_Collected data_.
━━━━
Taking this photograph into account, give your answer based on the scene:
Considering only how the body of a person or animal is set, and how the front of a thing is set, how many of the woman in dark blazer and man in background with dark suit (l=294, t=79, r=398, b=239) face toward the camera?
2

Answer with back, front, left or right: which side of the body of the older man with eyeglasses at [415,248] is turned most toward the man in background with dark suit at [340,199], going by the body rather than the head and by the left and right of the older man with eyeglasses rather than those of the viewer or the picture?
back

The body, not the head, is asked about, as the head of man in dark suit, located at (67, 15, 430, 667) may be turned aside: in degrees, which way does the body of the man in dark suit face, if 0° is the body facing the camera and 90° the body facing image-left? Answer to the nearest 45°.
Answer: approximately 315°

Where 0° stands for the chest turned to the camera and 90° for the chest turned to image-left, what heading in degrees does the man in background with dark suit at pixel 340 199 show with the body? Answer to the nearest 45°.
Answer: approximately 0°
━━━━
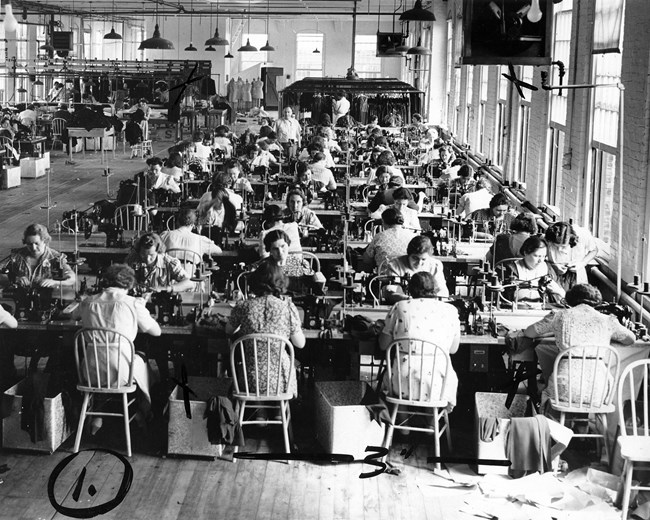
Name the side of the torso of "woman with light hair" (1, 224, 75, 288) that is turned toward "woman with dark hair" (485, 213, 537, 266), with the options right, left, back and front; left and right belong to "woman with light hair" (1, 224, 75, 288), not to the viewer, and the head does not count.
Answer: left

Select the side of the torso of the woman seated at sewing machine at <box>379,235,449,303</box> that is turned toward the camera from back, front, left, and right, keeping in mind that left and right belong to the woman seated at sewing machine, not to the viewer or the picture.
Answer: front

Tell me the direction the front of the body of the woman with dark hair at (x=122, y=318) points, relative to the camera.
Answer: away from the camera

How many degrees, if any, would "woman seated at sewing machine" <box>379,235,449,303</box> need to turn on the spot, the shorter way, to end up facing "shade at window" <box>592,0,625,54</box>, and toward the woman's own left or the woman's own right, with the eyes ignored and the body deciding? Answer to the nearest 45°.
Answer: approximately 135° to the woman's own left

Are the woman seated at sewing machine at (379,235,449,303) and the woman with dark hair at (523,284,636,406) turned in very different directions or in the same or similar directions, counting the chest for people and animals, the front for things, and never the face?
━━━━
_What the task asks_.
Reproduce the lines starting at the one containing "Taking this photograph" and ending at the one containing "Answer: approximately 315°", substituting "black suit" for "dark suit" and leaving everything else unchanged.

_Response to this task_.
Taking this photograph into account, give your answer based on the scene:
Considering only how the body of a person or animal is set, and how the front of a thing is set, how many of the woman in dark blazer and man in background with black suit (l=294, t=79, r=398, b=239) face toward the camera?
2

Answer with back, front, left or right: which side of the body of the older man with eyeglasses at [415,248] is turned most toward the man in background with black suit at [340,199], going by the body rather than the head and by the left and right of the older man with eyeglasses rather than those of the viewer or the picture?
back

The body, not the head, is asked about, as the head of man in black suit, located at (67, 15, 430, 667) may be turned aside: in degrees, which way does the body of the man in black suit face, if 0° is the body facing the camera and 90° the body facing image-left? Answer to the nearest 45°.
Answer: approximately 315°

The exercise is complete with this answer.